→ **Document segment**

-=-=-=-=-

3. Environment-variable fallbacks chimera doesn't honor

llama.cpp's common_arg machinery wires several flags to env vars (LLAMA_ARG_CTX_CHECKPOINTS, LLAMA_ARG_CACHE_RAM, LLAMA_ARG_KV_UNIFIED, LLAMA_ARG_CONTEXT_SHIFT, LLAMA_ARG_CACHE_IDLE_SLOTS, …). Chimera honors none of these. For server use this can matter (containerized deploys); for the four CLI subcommands the omission is fine. Flag for follow-up only if chimera serve users start asking.

4. The "scope cuts make sense" footnote

Three big slabs of upstream surface area are correctly out of scope and should stay that way:

  • llama-cli's interactive REPL (-i, --in-prefix, --reverse-prompt, --multiline-input, etc.) — chimera replaces it with chat + linenoise + SQLite persistence.
  • Speculative decoding (--draft*, --spec-*) — none of the chimera subcommands wrap a draft-model code path yet.
  • Training / perplexity / hellaswag / cvector-generator / imatrix flags — those upstream binaries don't have chimera analogs.

5. Top issues to file from this audit

In priority order (highest user impact first). Items struck through landed on 2026-05-20.

-=-=-=-=-

→ **Record excerpts**
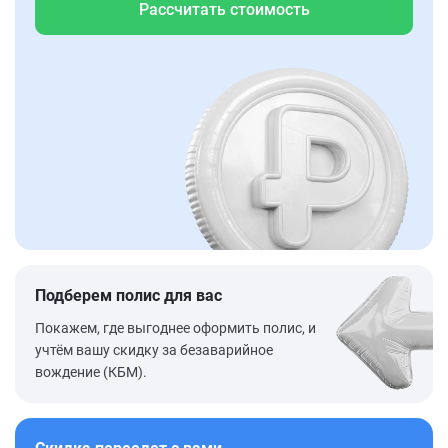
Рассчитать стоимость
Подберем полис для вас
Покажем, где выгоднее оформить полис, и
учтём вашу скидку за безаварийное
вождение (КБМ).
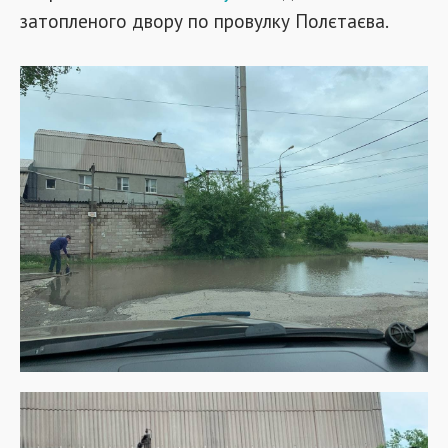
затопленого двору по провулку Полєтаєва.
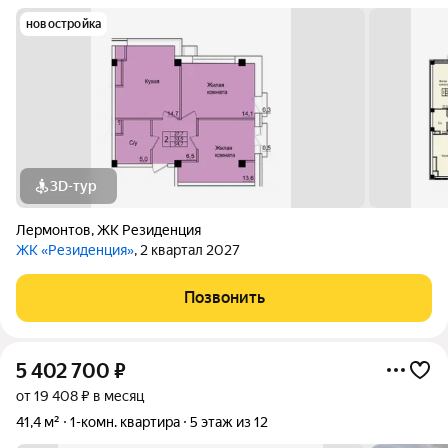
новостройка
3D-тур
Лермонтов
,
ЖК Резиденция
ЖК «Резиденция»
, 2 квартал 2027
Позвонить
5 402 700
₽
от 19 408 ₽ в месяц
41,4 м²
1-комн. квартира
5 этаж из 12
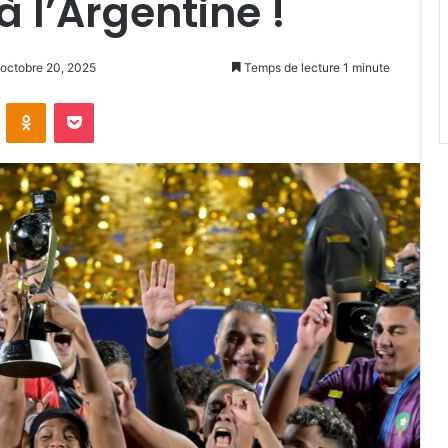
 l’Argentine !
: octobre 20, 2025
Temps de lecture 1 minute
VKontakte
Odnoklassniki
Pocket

-=-=-=-=-

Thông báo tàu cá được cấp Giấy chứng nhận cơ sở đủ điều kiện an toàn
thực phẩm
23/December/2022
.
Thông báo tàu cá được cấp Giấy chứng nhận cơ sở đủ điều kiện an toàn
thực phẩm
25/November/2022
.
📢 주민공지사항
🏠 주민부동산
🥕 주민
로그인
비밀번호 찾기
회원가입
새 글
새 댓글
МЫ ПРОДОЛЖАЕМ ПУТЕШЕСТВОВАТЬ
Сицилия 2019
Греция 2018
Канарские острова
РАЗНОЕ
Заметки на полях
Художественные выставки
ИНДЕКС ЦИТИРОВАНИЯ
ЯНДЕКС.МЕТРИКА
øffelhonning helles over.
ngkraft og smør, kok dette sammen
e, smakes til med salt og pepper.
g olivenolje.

-=-=-=-=-

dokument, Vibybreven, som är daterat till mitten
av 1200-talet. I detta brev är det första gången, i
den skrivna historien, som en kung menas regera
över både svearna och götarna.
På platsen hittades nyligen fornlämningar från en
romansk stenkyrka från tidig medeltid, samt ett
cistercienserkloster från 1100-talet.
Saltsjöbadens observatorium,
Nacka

-=-=-=-=-

→ **Questions to answer**
1. In the audit excerpt, what does chimera use in place of llama-cli's interactive REPL?
2. Rewrite the audit excerpt starting with "Three big slabs" and going on through "have chimera analogs.", swapping every "upstream" for "llama.cpp".
3. List every environment variable the audit excerpt names.

→ **Outputs in order**
1. Chat + linenoise + SQLite persistence.

2.
Three big slabs of llama.cpp surface area are correctly out of scope and should stay that way:

  • llama-cli's interactive REPL (-i, --in-prefix, --reverse-prompt, --multiline-input, etc.) — chimera replaces it with chat + linenoise + SQLite persistence.
  • Speculative decoding (--draft*, --spec-*) — none of the chimera subcommands wrap a draft-model code path yet.
  • Training / perplexity / hellaswag / cvector-generator / imatrix flags — those llama.cpp binaries don't have chimera analogs.

3. LLAMA_ARG_CTX_CHECKPOINTS, LLAMA_ARG_CACHE_RAM, LLAMA_ARG_KV_UNIFIED, LLAMA_ARG_CONTEXT_SHIFT, LLAMA_ARG_CACHE_IDLE_SLOTS